• _Task input_:
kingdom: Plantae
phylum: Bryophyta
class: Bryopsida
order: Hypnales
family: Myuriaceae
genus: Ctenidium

* * *

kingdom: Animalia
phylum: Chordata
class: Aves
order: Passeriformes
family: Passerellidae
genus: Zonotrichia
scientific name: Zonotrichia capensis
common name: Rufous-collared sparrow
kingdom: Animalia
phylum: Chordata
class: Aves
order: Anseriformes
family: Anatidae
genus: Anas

--

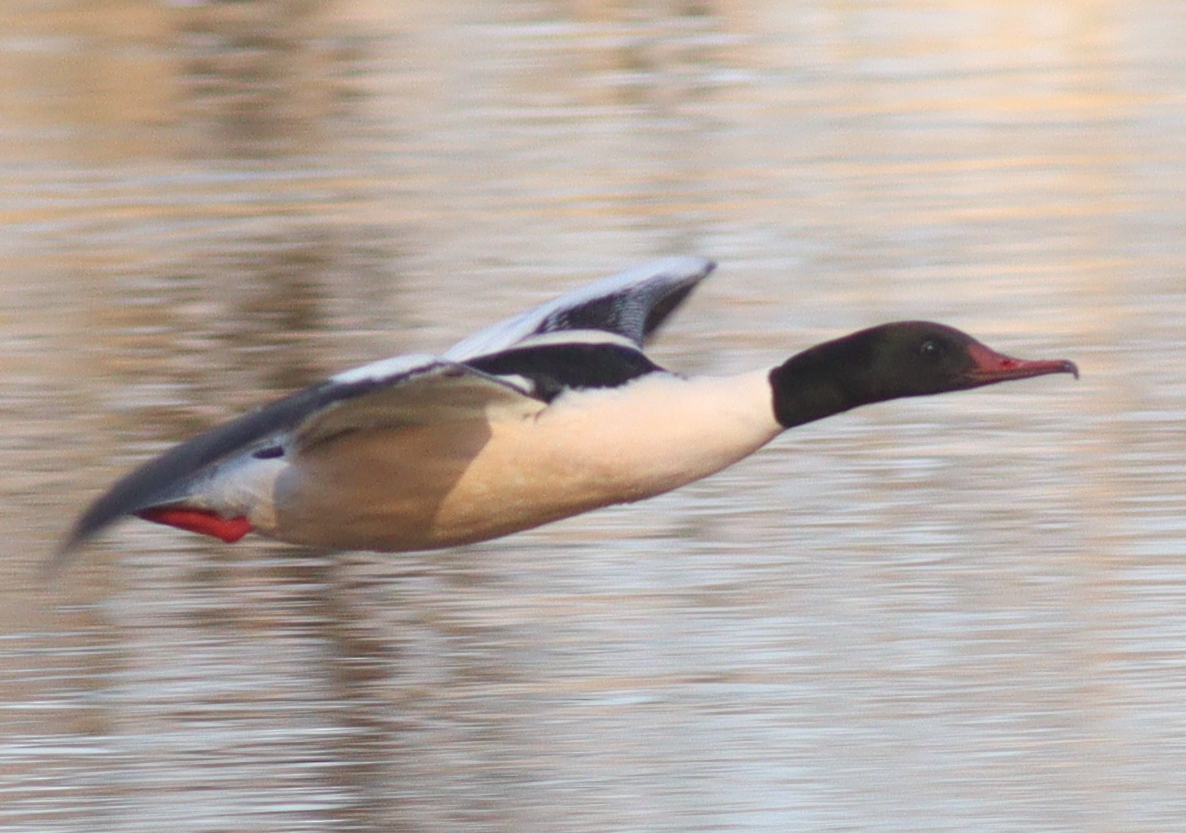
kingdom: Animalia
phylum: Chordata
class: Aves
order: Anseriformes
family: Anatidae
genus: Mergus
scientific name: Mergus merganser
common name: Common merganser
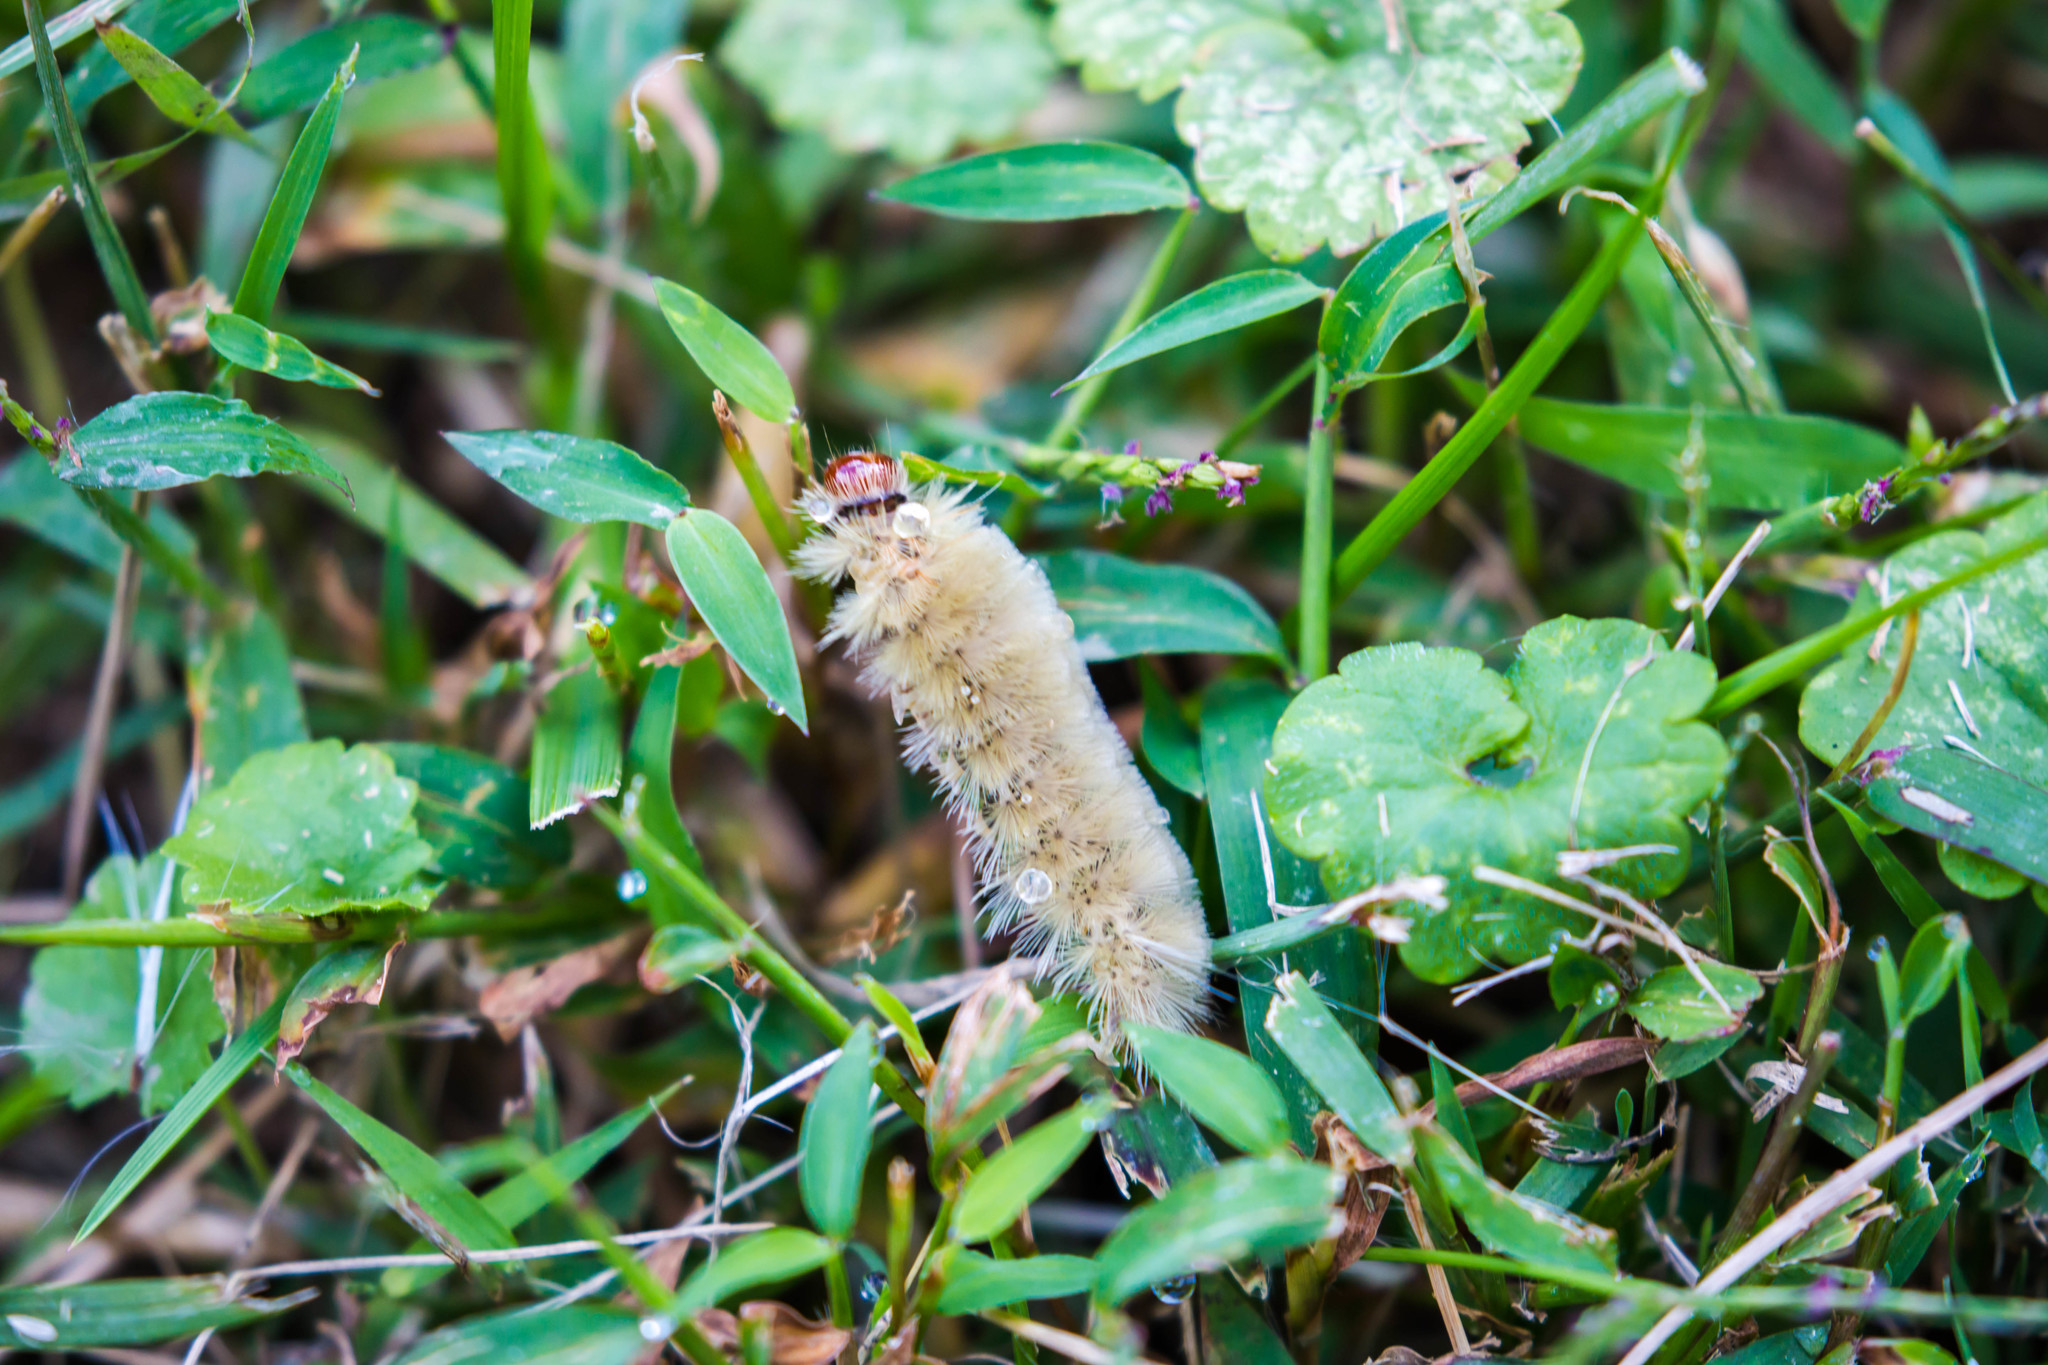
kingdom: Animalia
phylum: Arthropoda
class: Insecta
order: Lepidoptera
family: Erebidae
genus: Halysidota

• _Written instruction_: Write out the data word for word, from the line with "scientific name: Mergus merganser" to the line with "genus: Halysidota", both of those lines included. Leave the pictures out of your answer.

• _Written answer_:
scientific name: Mergus merganser
common name: Common merganser
kingdom: Animalia
phylum: Arthropoda
class: Insecta
order: Lepidoptera
family: Erebidae
genus: Halysidota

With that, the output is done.